The Language of the Huayuanzhuang East Oracle Bone Inscriptions

    Project: Research project

    Project Details

    Description

    The Huayuanzhuang East oracle bone inscriptions, discovered in 1991 and published in six folio volumes in 2003, are a synchronically compact and unified corpus of 2452 individual divination accounts inscribed on 529 (345 completely intact) turtle shells and bovine scapulae. Produced during the late Shang period (ca. 1250-1045), China’s first historical dynasty, and sanctioned under the patronage of an adult male of the royal family, this recent discovery now stands as one of the most important epigraphic finds in the history of Early China studies. What the field of Early China has needed for quite some time is more intact oracle bone discoveries that leverage a corpus-based and data- driven approach to make a systematic and holistic study of the language of the inscriptions from the perspective of the experts who produced them. A clear model of what the inscriptions mean is required before proceeding to do other things with them.

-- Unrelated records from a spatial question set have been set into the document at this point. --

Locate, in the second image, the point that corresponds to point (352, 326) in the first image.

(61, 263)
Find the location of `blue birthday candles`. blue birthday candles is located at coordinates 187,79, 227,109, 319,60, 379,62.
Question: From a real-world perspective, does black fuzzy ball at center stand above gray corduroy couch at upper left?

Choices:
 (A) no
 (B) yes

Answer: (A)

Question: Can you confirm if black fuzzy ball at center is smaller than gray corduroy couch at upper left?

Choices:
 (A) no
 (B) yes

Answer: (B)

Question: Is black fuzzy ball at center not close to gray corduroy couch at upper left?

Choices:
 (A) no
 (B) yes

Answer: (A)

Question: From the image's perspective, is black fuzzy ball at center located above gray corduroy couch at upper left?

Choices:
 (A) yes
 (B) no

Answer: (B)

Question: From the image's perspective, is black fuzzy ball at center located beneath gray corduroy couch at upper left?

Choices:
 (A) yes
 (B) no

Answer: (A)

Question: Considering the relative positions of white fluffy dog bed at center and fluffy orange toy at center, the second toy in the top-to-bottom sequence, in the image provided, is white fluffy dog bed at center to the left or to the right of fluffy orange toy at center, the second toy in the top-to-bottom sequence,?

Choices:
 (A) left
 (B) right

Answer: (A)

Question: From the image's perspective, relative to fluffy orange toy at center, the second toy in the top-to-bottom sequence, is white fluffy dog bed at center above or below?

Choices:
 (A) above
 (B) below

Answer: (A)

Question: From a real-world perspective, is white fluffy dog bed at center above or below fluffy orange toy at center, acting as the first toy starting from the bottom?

    The ideal Shang oracle bones are those that have come to us unbroken and with their full context of other shells and pieces. Prior to this discovery such conditions have been rare. Although they had become disjointed and separated during their disposal, the majority of the inscriptions can be linked together in integral divination sets that lead to reconstructed timelines that span periods of weeks or months. The reorganized materials produce what is essentially China’s earliest daily planner. The divination accounts are remarkably linguistically transparent and well preserved, homogeneous in orthography and content, and published to an unprecedentedly high standard, which makes them ideal material for reading the epigraphic texts and explaining their language. Scholarship on the language and grammar of oracle bone divinations produced on behalf of royal family members, which comprises approximately five percent of the total inscriptional corpus and is the type to which the Huayuanzhuang East inscriptions belong, is understudied and can be woven neatly into well-established scholarship on the language of oracle bone divinations produced for the Shang kings. This project will enhance our knowledge of Shang oracle bone language, still very imperfectly understood, as well as to contribute in important ways to knowledge about Shang divination practices, the methods of scribes and diviners, and the daily life and concerns of the powerful patrons whose hopes and fears drove the divination process.